- AFP
- parue le
La journée sera longue à Bakou : les négociateurs de près de 200 pays, frustrés de deux semaines de tractations stériles, attendent vendredi d'ultimes propositions de compromis financier entre pays riches et en développement à la conférence sur le changement climatique de l'ONU en Azerbaïdjan.
Un texte au dernier moment
Les discussions se sont poursuivies dans la nuit de jeudi à vendredi, avec de nombreuses allées et venues de ministres et diplomates entre les bureaux des délégations brésilienne, européenne, américaine, chinoise... et de la présidence azerbaïdjanaise du sommet.
Un projet d'accord était promis pour midi heure locale (08H00 GMT), selon la présidence de la COP29, mais l'heure est passée sans qu'aucun texte ne soit publié.
Les participants s'attendent désormais à ce que ce texte soit rendu public au dernier moment, vendredi à 18H00 (14H00 GMT) selon un négociateur à l'AFP, soit l'heure officielle de fin de la COP, jamais respectée.
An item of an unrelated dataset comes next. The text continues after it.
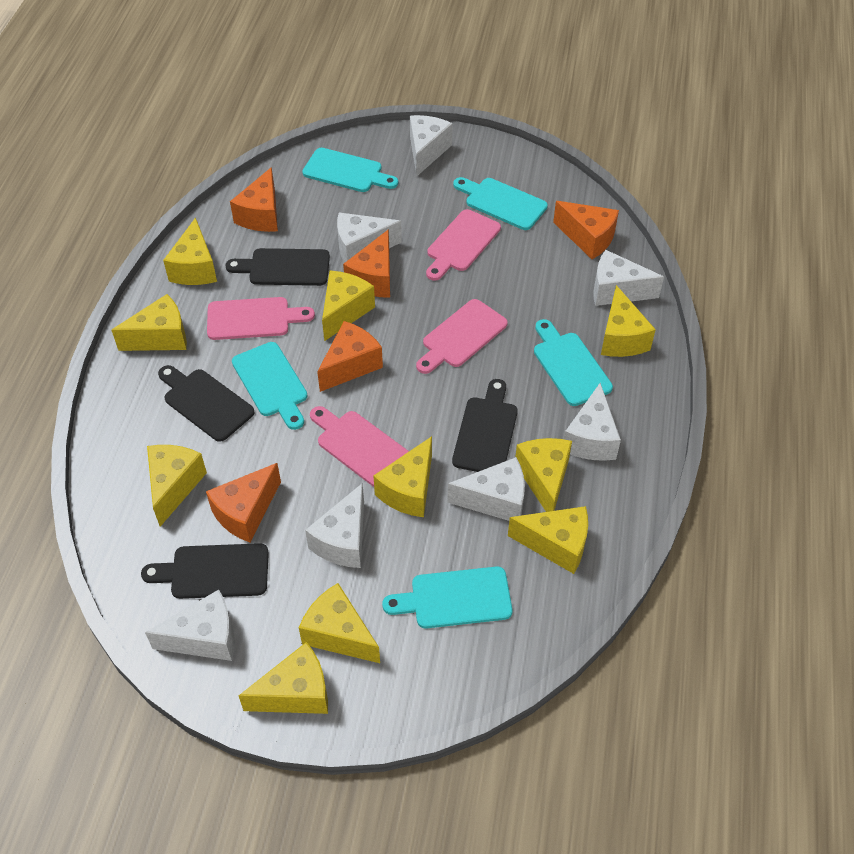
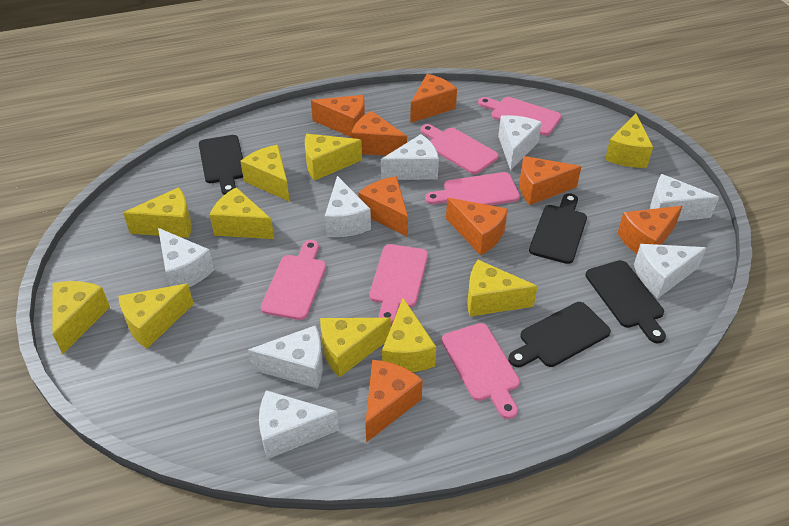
orange cheese: [206,463,281,542] [230,167,278,232] [317,321,383,392] [343,229,390,298] [553,201,619,259] = 5 -> [311,95,365,137] [351,111,407,156] [358,176,408,237] [365,360,423,443] [410,74,457,123] [446,198,508,255] [519,156,582,205] [618,206,682,254] = 8
pink cutting board: [207,297,315,340] [310,406,409,487] [416,299,508,374] [426,209,501,281] = 4 -> [261,240,326,320] [369,244,428,324] [421,124,499,174] [425,172,520,205] [442,323,520,419] [478,97,561,135] = 6
turquoise cutting board: [232,342,307,430] [302,148,398,192] [382,567,513,629] [453,177,548,230] [534,319,613,406] = 5 -> none = 0
white cheese: [145,590,235,661] [305,483,364,568] [337,213,402,263] [410,115,453,176] [447,457,525,521] [564,383,621,461] [593,250,664,306] = 7 -> [158,228,214,287] [248,325,323,389] [259,390,339,459] [325,176,371,237] [381,134,439,180] [498,115,542,171] [634,244,706,298] [650,174,719,221] = 8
Beaucoup s'attendent à une prolongation dans la nuit, voire samedi.
« Pire COP de mémoire récente »
Des négociateurs et des ONG critiquent la gestion de la conférence par les Azerbaïdjanais, inexpérimentés pour mener des négociations entre près de 200 pays. "C'est la pire COP de mémoire récente", va jusqu'à dire Mohamed Adow, au nom du grand réseau Climate Action Network.
La question centrale, au "stade olympique" de Bakou, est de déterminer combien d'argent les pays développés, au nom de leur responsabilité historique dans le dérèglement climatique, accepteront de transférer aux pays en développement, pour les aider à affronter un climat plus destructeur et à investir dans les énergies bas carbone.
"Nous ne demandons qu'1% du PIB mondial. Est-ce trop demander pour sauver des vies ?" demande Juan Carlos Monterrey Gomez, négociateur du Panama.
Depuis le début du sommet, le 11 novembre, des tempêtes ont tué des Philippines au Honduras, l'Espagne panse ses plaies après des inondations meurtrières, l'Equateur a déclaré l'urgence nationale à cause de la sécheresse et des incendies....
« Au moins » 500 milliards de dollars par an
L'arrière-plan inédit de cette 29e COP est une année 2024 qui sera vraisemblablement la plus chaude jamais mesurée. Et, neuf ans après l'accord de Paris, l'humanité va encore brûler plus de pétrole, de gaz et de charbon que l'année passée.
Un projet d'accord publié jeudi matin a mécontenté tout le monde car, à la place de chiffres figuraient des "X", et parce qu'il ne tranchait pas entre deux visions très opposées.
L'heure est venue des chiffres, mais combien ? "Au moins" 500 milliards de dollars par an de la part des pays développés d'ici 2030, demande la plus grande alliance de pays en développement. À comparer aux 116 milliards de finance climatique fournie en 2022.
Les Européens, premiers contributeurs mondiaux, répètent qu'ils veulent "continuer à montrer la voie" : un terme soigneusement choisi, venu directement de l'accord de Paris, en signe de bonne volonté. Mais le resserrement budgétaire limite leur marge de manœuvre.
Les Américains se sont dits "profondément inquiets" du dernier texte. Le commissaire européen Wopke Hoekstra a dénoncé un travail "inacceptable" et directement interpellé le président de la COP29, le ministre Moukhtar Babaïev, ancien cadre de la compagnie pétrolière azerbaïdjanaise, en lui demandant de montrer "du leadership". Américains et Européens n'ont pas encore révélé combien ils étaient prêts à payer.
La Chine refuse toute obligation
"Ils tournent en rond dans leurs jeux géopolitiques", a déploré la ministre colombienne Susan Muhamad.
Les pays développés négocient en fait en parallèle davantage d'"ambition" pour réduire les émissions de gaz à effet de serre, mais s'opposent aux pays producteurs de pétrole comme l'Arabie saoudite. Le groupe arabe a explicitement prévenu qu'il n'accepterait aucun texte ciblant "les combustibles fossiles".
Ce qui fait désordre un an après la COP28 de Dubaï, qui a appelé à lancer la transition vers la sortie des combustibles fossiles. En public, les pays donnent de la voix. Mais en coulisses, Chinois, Occidentaux, Etats insulaires... Tous se parlent encore. Le ministre irlandais Eamon Ryan confie à l'AFP qu'"il y a de l'espace pour un accord".
La Chine, clé pour trouver l'équilibre entre Occidentaux et Sud, a appelé "toutes les parties à se retrouver à mi-chemin". Pékin a toutefois tracé une ligne rouge: elle ne veut aucune obligation financière. Pas question de renégocier la règle onusienne de 1992 qui stipule que la responsabilité de la finance climatique incombe aux pays développés.